My mother tried to teach me not to fight. I say try because I had older brothers and fighting seemed inevitable. Fun for us included activities like King of The Hill, wrestling (which sometime got a little out of hand), throwing makeshift spears at each other, etc. Fighting was a test of manhood. Fighting was also how young boys like us found our place in groups.
My mother and my Grandmother were dead set against it. They were very plain in saying they did not want to catch us fighting. So, we took it outside, where they wouldn't catch us. I remember one time in particular when my brother Gary and I were scrapping in Grandma's house and she said to us rather sternly, "I don't want to see you two fighting anymore!" So, honoring her wishes, we took our battle into a closet. They tried but we boys, except our oldestt brother Frank (no one wanted to fight Frank and he had nothing to prove to us), fought like cats and dogs.
One of the reasons our Mother and Grandmother weren't successful convincing us was flawed logic based on a misunderstanding of Scripture. They would quote Matthew 5:38, "If anyone strikes you on the right cheek, turn to them to them the other also." We weren't theologians but it just didn't make any sense to offer up the other cheek to let someone punch you in the jaw again. We were not predisposed to let them get in the first hit, let alone the second one.
Their argument didn't stand up to what common sense and self-preservation seemed to dictate. And, although we didn't understand the theology at the time, it didn't resonate because it was based on flawed theology. Jesus was a man of peace but he was not precisely a pasifist. Perhaps you will remember when Jesus sent his disciples out, he told them, "If you don't have a sword, sell your cloak and buy one" (Lk 22: 36). He was not agressive but he left room for self defense.

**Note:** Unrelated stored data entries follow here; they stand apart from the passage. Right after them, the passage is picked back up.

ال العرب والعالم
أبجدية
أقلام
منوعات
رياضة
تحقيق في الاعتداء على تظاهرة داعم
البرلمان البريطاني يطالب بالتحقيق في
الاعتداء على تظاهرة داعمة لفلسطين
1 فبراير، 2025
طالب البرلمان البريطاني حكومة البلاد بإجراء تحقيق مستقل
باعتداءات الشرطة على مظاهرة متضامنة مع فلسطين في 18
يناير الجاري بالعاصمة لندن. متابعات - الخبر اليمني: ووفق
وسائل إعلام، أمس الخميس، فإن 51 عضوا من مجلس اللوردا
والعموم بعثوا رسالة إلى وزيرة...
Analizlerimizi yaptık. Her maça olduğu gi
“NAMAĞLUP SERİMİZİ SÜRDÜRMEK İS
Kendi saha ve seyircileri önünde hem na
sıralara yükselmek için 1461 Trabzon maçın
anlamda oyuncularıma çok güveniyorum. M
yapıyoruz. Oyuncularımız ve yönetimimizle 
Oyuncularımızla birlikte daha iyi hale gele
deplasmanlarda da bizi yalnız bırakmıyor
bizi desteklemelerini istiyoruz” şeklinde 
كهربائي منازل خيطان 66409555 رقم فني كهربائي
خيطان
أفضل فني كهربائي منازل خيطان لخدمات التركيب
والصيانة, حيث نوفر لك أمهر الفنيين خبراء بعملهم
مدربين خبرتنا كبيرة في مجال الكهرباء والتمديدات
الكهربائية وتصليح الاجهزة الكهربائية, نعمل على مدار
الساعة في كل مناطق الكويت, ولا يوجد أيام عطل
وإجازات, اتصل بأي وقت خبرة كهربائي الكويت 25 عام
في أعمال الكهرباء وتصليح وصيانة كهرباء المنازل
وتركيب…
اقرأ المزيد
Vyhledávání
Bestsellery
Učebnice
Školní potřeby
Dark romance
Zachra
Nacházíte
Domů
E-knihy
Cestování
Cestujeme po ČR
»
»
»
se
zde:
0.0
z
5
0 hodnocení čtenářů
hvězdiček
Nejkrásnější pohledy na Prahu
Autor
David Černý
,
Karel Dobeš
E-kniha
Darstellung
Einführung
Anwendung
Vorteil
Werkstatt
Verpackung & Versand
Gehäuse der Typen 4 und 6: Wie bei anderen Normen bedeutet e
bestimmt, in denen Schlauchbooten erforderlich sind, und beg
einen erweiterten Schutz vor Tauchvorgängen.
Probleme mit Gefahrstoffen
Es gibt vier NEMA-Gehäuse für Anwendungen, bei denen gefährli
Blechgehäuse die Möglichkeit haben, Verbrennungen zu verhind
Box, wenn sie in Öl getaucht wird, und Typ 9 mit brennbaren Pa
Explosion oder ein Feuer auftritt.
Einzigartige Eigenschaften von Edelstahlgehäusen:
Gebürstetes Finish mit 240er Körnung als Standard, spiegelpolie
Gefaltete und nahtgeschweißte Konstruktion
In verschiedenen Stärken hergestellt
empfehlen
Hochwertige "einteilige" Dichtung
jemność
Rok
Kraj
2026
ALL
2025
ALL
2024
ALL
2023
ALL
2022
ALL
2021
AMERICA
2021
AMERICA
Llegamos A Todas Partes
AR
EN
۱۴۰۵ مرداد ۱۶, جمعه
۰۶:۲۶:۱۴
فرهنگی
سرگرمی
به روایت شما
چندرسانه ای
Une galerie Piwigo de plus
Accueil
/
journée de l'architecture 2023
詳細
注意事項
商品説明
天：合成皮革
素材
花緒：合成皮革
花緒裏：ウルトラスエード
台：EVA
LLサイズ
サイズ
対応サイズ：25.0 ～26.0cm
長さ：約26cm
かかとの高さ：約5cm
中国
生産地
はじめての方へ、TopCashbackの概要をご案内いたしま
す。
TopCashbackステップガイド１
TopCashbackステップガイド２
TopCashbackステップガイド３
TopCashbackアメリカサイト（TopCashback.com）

So what was the right cheek, left cheek thing about then? First, it was in the context of retribution not defense: "You have heard it said, 'Eye for eye, and tooth for tooth. But I tell you, do not resist an evil person. If anyone slaps you on the right cheek, turn to them the other" (Matt 5:38-39). Considering that most people are right handed, to strike somone one the right cheek would mean a back-handed slap with the left hand - an act of disrespect, not and attempt to physically harm. We still have the saying, "Well, that's a slap in the face."
Turning the other cheek would not put you in danger but rather diffuse the offense, taking the higher moral ground. Man says, "I don't get mad, I get even." Jesus says, "Don't get mad or even, get over it by rising above it, letting grace abound." Jus' Say'n.